Brief –
Repeat the whole listing word for word, skipping pictures.
**********
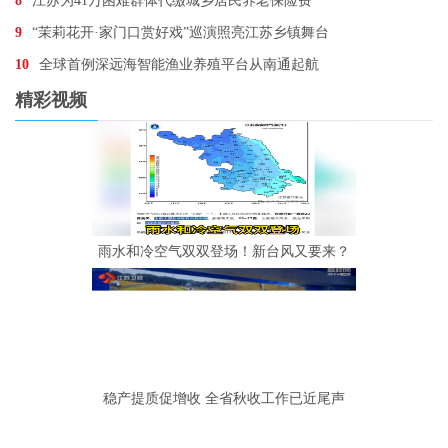
8
江苏为41万困难群体代缴城乡居民养老保险费
9
“茉莉花开·家门口赏好戏”巡演照亮江苏乡镇舞台
10
全球首例深远海智能渔业养殖平台从南通起航
精彩视频
雨水和冷空气双双登场！新台风又要来？
稳产提质促增收 全省秋收工作已近尾声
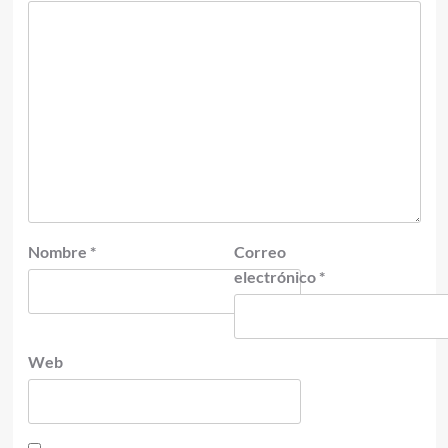
Nombre
*
Correo
electrónico
*
Web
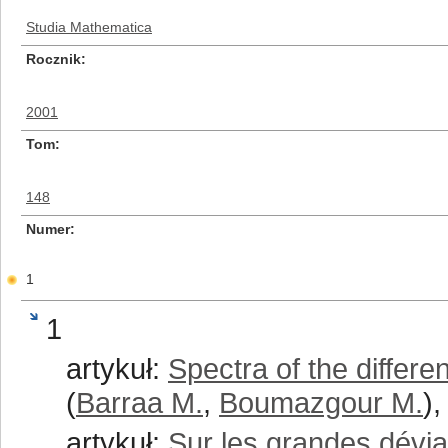
Studia Mathematica
Rocznik
2001
Tom
148
Numer
1
1
artykuł:
Spectra of the differ
(
Barraa M.
,
Boumazgour M.
),
artykuł:
Sur les grandes déviat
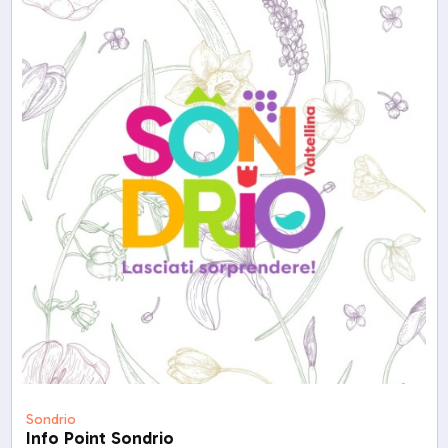
Sondrio
Info Point Sondrio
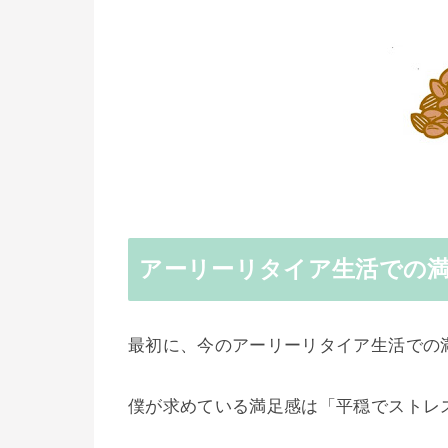
アーリーリタイア生活での
最初に、今のアーリーリタイア生活での
僕が求めている満足感は「平穏でストレ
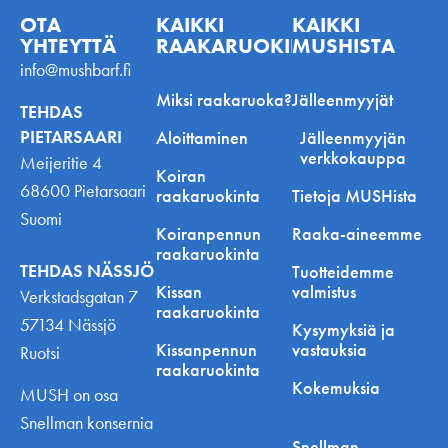
OTA
KAIKKI
KAIKKI
YHTEYTTÄ
RAAKARUOKINNASTA
MUSHISTA
info@mushbarf.fi
Miksi raakaruoka?
Jälleenmyyjät
TEHDAS
PIETARSAARI
Aloittaminen
Jälleenmyyjän
verkkokauppa
Meijeritie 4
Koiran
68600 Pietarsaari
raakaruokinta
Tietoja MUSHista
Suomi
Koiranpennun
Raaka-aineemme
raakaruokinta
TEHDAS NÄSSJÖ
Tuotteidemme
Kissan
valmistus
Verkstadsgatan 7
raakaruokinta
57134 Nässjö
Kysymyksiä ja
Kissanpennun
vastauksia
Ruotsi
raakaruokinta
Kokemuksia
MUSH on osa
Snellman konsernia
Snellman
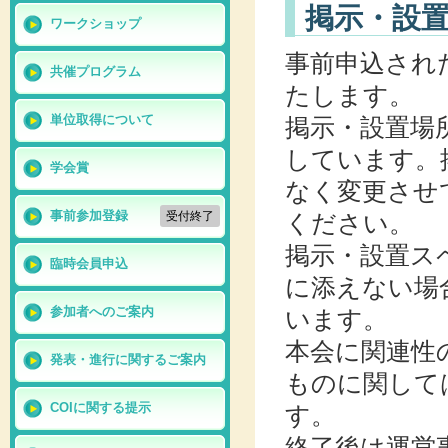
掲示・設
ワークショップ
事前申込され
共催プログラム
たします。
掲示・設置場
単位取得について
しています。
学会賞
なく変更させ
ください。
事前参加登録
受付終了
掲示・設置ス
臨時会員申込
に添えない場
います。
参加者へのご案内
本会に関連性
発表・進行に関するご案内
ものに関して
す。
COIに関する提示
終了後は運営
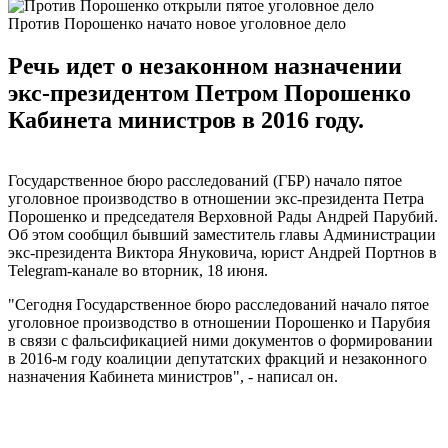
Против Порошенко начато новое уголовное дело
Речь идет о незаконном назначении
экс-президентом Петром Порошенко
Кабинета министров в 2016 году.
Государственное бюро расследований (ГБР) начало пятое
уголовное производство в отношении экс-президента Петра
Порошенко и председателя Верховной Рады Андрей Парубий.
Об этом сообщил бывший заместитель главы Администрации
экс-президента Виктора Януковича, юрист Андрей Портнов в
Telegram-канале во вторник, 18 июня.
"Сегодня Государственное бюро расследований начало пятое
уголовное производство в отношении Порошенко и Парубия
в связи с фальсификацией ними документов о формировании
в 2016-м году коалиции депутатских фракций и незаконного
назначения Кабинета министров", - написал он.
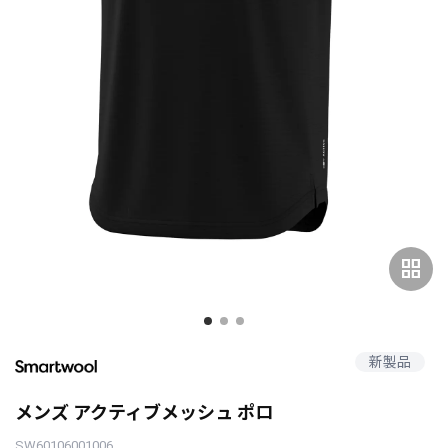
grid_view
新製品
メンズ アクティブメッシュ ポロ
SW60106001006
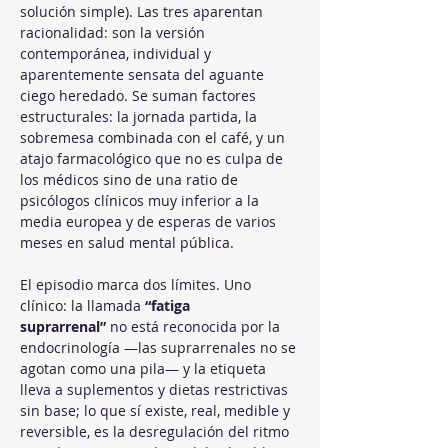
solución simple). Las tres aparentan 
racionalidad: son la versión 
contemporánea, individual y 
aparentemente sensata del aguante 
ciego heredado. Se suman factores 
estructurales: la jornada partida, la 
sobremesa combinada con el café, y un 
atajo farmacológico que no es culpa de 
los médicos sino de una ratio de 
psicólogos clínicos muy inferior a la 
media europea y de esperas de varios 
meses en salud mental pública.
El episodio marca dos límites. Uno 
clínico: la llamada 
“fatiga 
suprarrenal”
 no está reconocida por la 
endocrinología —las suprarrenales no se 
agotan como una pila— y la etiqueta 
lleva a suplementos y dietas restrictivas 
sin base; lo que sí existe, real, medible y 
reversible, es la desregulación del ritmo 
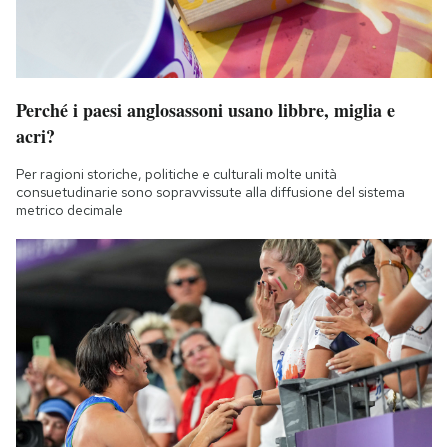
Perché i paesi anglosassoni usano libbre, miglia e
acri?
Per ragioni storiche, politiche e culturali molte unità
consuetudinarie sono sopravvissute alla diffusione del sistema
metrico decimale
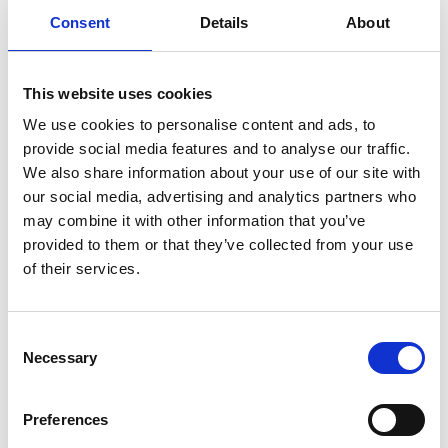
Consent
Details
About
This website uses cookies
We use cookies to personalise content and ads, to
provide social media features and to analyse our traffic.
We also share information about your use of our site with
our social media, advertising and analytics partners who
may combine it with other information that you’ve
provided to them or that they’ve collected from your use
of their services.
15
Pizzerie Pulcinella, Melantrichova,
h.
Consent
Necessary
Staré Město, Česko
Selection
18:00 -
20:30
ČERVENEC
2026
Preferences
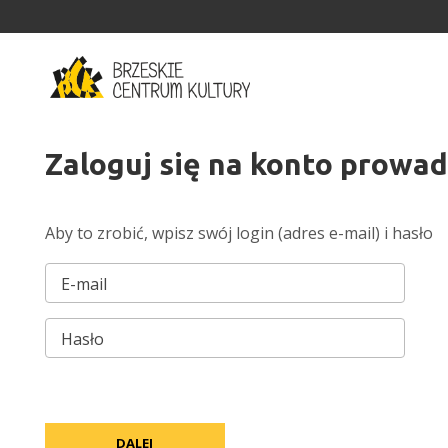
'
Zaloguj się na konto prowa
Aby to zrobić, wpisz swój login (adres e-mail) i hasło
**********
Response area –
8
江苏为41万困难群体代缴城乡居民养老保险费
9
“茉莉花开·家门口赏好戏”巡演照亮江苏乡镇舞台
10
全球首例深远海智能渔业养殖平台从南通起航
精彩视频
雨水和冷空气双双登场！新台风又要来？
稳产提质促增收 全省秋收工作已近尾声
Nombre
*
Correo
electrónico
*
Web
Studia Mathematica
Rocznik
2001
Tom
148
Numer
1
1
artykuł:
Spectra of the differ
(
Barraa M.
,
Boumazgour M.
),
artykuł:
Sur les grandes déviat
Sondrio
Info Point Sondrio
アーリーリタイア生活での
最初に、今のアーリーリタイア生活での
僕が求めている満足感は「平穏でストレ
OTA
KAIKKI
KAIKKI
YHTEYTTÄ
RAAKARUOKINNASTA
MUSHISTA
info@mushbarf.fi
Miksi raakaruoka?
Jälleenmyyjät
TEHDAS
PIETARSAARI
Aloittaminen
Jälleenmyyjän
verkkokauppa
Meijeritie 4
Koiran
68600 Pietarsaari
raakaruokinta
Tietoja MUSHista
Suomi
Koiranpennun
Raaka-aineemme
raakaruokinta
TEHDAS NÄSSJÖ
Tuotteidemme
Kissan
valmistus
Verkstadsgatan 7
raakaruokinta
57134 Nässjö
Kysymyksiä ja
Kissanpennun
vastauksia
Ruotsi
raakaruokinta
Kokemuksia
MUSH on osa
Snellman konsernia
Snellman
掲示・設
ワークショップ
事前申込され
共催プログラム
たします。
掲示・設置場
単位取得について
しています。
学会賞
なく変更させ
ください。
事前参加登録
受付終了
掲示・設置ス
臨時会員申込
に添えない場
います。
参加者へのご案内
本会に関連性
発表・進行に関するご案内
ものに関して
す。
COIに関する提示
終了後は運営
Против Порошенко начато новое уголовное дело
Речь идет о незаконном назначении
экс-президентом Петром Порошенко
Кабинета министров в 2016 году.
Государственное бюро расследований (ГБР) начало пятое
уголовное производство в отношении экс-президента Петра
Порошенко и председателя Верховной Рады Андрей Парубий.
Об этом сообщил бывший заместитель главы Администрации
экс-президента Виктора Януковича, юрист Андрей Портнов в
Telegram-канале во вторник, 18 июня.
"Сегодня Государственное бюро расследований начало пятое
уголовное производство в отношении Порошенко и Парубия
в связи с фальсификацией ними документов о формировании
в 2016-м году коалиции депутатских фракций и незаконного
назначения Кабинета министров", - написал он.
grid_view
新製品
メンズ アクティブメッシュ ポロ
SW60106001006
solución simple). Las tres aparentan 
racionalidad: son la versión 
contemporánea, individual y 
aparentemente sensata del aguante 
ciego heredado. Se suman factores 
estructurales: la jornada partida, la 
sobremesa combinada con el café, y un 
atajo farmacológico que no es culpa de 
los médicos sino de una ratio de 
psicólogos clínicos muy inferior a la 
media europea y de esperas de varios 
meses en salud mental pública.
El episodio marca dos límites. Uno 
clínico: la llamada 
“fatiga 
suprarrenal”
 no está reconocida por la 
endocrinología —las suprarrenales no se 
agotan como una pila— y la etiqueta 
lleva a suplementos y dietas restrictivas 
sin base; lo que sí existe, real, medible y 
reversible, es la desregulación del ritmo 
Perché i paesi anglosassoni usano libbre, miglia e
acri?
Per ragioni storiche, politiche e culturali molte unità
consuetudinarie sono sopravvissute alla diffusione del sistema
metrico decimale
Consent
Details
About
This website uses cookies
We use cookies to personalise content and ads, to
provide social media features and to analyse our traffic.
We also share information about your use of our site with
our social media, advertising and analytics partners who
may combine it with other information that you’ve
provided to them or that they’ve collected from your use
of their services.
15
Pizzerie Pulcinella, Melantrichova,
h.
Consent
Necessary
Staré Město, Česko
Selection
18:00 -
20:30
ČERVENEC
2026
Preferences
'
Zaloguj się na konto prowa
Aby to zrobić, wpisz swój login (adres e-mail) i hasło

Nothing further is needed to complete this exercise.